Use an Eclipse-style governance model for open source Java?

by Steve Anglin

On InfoQ.com, an opinion piece has just posted: Use an Eclipse-style governance model for open source Java?

3 Comments

Simon Phipps
2006-10-17 00:53:43

We're still considering all the details, Steve, but Mike sadly confuses the way the standards setting group - the JCP - chooses to govern itself with how Sun will choose to establish governance for the community maintaining one of the open source implementations of the standard. The comment made to Mike's article by the leader of the Apache Harmony project, Geir Magnusson, is correct to point out this surprising conflation.

We've consulted very widely, mostly privately, and I've also taken on board the views that Mike has not been shy to share in public. Ultimately we have lots of factors to balance and we're sure to please some and offend others, but when the news comes later this quarter it will be informed by views from across the open source communities.

Dalibor Topic
2006-10-17 06:09:34
At the end of the day, it's Sun's code and whatever works for Sun's folks hacking on JSE will likely work for others who feel like working together on the code base with Sun, if the people behind the code are nice to interact with. From my brief experiences with Sun's JSE devs, I'd assume that to be the case in general.

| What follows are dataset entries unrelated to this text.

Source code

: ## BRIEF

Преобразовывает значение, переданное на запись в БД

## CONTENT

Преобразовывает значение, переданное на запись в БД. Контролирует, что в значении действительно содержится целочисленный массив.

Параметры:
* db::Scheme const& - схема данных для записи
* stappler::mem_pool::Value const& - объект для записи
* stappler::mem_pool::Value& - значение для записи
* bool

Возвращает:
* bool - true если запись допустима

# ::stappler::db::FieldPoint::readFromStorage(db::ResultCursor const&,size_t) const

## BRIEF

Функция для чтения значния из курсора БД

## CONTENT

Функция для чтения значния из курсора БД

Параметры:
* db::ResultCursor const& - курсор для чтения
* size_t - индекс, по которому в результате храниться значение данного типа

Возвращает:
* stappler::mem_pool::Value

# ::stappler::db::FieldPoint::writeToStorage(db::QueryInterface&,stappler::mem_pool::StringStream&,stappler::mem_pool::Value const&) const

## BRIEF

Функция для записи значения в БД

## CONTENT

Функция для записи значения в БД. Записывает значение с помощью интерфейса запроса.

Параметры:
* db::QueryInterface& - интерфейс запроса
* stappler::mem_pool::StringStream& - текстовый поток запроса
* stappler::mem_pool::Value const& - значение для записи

I would not expect people to avoid working with Sun's JSE code base because they miss +1 and -1 posts on the mailing lists, or feel that the bug tracker does not host the really cool discussions, so I'm not really concerned about what particular governance model Sun comes up with, or choses to emulate. :) After 10+ years of development, they likely have an internal culture that works for their developers, so I'd be surprised if they started from scratch emulating a different social model.


As far as improving the JCP goes, sure, go for it. I believe Onno Kluyt is now running a JCP revision JSR (on a pretty tight schedule) that may end up doing some good work to address some of the issues the current instance of JCP has. I have no idea if that particular JSR wants or expects feedback from developers that are not on the ECs, but for Mike and other influential folks whose organisations or companies are on the ECs, that would be the chance to improve transparency issues and all that.

Steve
2006-10-17 09:29:52
Yes, Simon, there does still seem to be misconceptions about JCP and Sun's open source community plans. Thanks for pointing that out.


Sun's many open source Java communities: NetBeans.org, Jini.org, Java.net, etc. is where innovation and the development and evolution of projects takes place.


The Java Community Process (JCP) or JCP.org is the standards body to insure that the above open source Java innovations and implementations adhere to Java standards. This is important for reasons of security, reliability, and minimizes the risk that code becomes obsolete. The more enterprises see this, the more open source Java projects that go through the JCP become endorsed, adopted, and used by enterprises, especially those where code reliability is very much a concern like banks, financial institutions, etc.


Anyway, this is as I understand it, but correct me if I'm wrong Simon.